● **Coordinate-based change data**
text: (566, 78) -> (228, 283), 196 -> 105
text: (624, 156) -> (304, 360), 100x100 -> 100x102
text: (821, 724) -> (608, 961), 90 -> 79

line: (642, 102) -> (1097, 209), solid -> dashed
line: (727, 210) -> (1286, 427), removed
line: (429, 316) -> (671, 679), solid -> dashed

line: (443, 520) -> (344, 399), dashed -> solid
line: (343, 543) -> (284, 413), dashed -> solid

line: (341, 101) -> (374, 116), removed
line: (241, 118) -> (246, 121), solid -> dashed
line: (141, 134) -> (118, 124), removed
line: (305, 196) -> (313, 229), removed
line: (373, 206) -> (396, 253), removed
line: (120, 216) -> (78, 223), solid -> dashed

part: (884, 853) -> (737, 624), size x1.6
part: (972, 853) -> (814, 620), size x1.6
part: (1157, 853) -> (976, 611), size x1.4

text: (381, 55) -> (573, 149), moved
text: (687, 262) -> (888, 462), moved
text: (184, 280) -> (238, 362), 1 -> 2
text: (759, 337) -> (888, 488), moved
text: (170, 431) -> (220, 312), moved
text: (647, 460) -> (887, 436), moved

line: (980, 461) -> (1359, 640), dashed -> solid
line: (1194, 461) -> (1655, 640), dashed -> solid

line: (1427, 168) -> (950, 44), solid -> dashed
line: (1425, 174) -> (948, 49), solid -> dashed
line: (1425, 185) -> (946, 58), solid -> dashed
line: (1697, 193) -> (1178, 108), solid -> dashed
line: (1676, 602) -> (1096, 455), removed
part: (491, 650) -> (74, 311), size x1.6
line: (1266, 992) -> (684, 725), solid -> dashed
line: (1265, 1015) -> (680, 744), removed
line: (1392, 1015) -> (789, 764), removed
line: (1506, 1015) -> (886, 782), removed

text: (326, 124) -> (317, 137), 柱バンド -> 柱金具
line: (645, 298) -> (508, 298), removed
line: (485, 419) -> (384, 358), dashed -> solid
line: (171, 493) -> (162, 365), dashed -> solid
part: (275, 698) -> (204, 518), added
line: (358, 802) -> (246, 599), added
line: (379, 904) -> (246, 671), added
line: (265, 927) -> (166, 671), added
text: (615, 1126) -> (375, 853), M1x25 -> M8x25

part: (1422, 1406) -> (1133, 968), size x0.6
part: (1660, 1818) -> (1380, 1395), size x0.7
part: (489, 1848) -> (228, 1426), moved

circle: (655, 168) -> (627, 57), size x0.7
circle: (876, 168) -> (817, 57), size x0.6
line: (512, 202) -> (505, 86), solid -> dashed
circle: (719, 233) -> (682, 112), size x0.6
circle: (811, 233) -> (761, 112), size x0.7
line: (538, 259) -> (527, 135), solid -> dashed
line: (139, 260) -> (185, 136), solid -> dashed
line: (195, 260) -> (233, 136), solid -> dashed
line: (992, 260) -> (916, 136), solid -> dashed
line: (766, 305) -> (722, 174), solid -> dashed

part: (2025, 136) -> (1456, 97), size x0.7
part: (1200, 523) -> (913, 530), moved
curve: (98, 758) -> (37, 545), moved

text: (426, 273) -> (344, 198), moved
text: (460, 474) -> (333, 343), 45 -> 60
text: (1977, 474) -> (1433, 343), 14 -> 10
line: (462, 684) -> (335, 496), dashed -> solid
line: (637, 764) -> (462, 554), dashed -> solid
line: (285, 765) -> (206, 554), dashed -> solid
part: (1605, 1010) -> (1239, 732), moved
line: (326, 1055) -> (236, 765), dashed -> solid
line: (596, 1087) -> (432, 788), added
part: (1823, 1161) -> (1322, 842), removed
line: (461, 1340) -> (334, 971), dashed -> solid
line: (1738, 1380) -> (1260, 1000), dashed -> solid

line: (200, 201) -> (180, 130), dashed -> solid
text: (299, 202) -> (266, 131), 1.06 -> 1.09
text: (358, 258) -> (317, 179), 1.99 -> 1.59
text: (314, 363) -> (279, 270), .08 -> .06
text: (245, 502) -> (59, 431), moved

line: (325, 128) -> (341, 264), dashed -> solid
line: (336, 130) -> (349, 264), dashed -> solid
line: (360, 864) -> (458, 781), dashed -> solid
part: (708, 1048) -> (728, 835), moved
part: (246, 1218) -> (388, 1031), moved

● **Brief**
From the records above, transcribe without alteration every line from the one with "part: (884, 853) -> (737, 624), size x1.6" to the one with "line: (980, 461)", inclusive.

● **Exercise result**
part: (884, 853) -> (737, 624), size x1.6
part: (972, 853) -> (814, 620), size x1.6
part: (1157, 853) -> (976, 611), size x1.4

text: (381, 55) -> (573, 149), moved
text: (687, 262) -> (888, 462), moved
text: (184, 280) -> (238, 362), 1 -> 2
text: (759, 337) -> (888, 488), moved
text: (170, 431) -> (220, 312), moved
text: (647, 460) -> (887, 436), moved

line: (980, 461) -> (1359, 640), dashed -> solid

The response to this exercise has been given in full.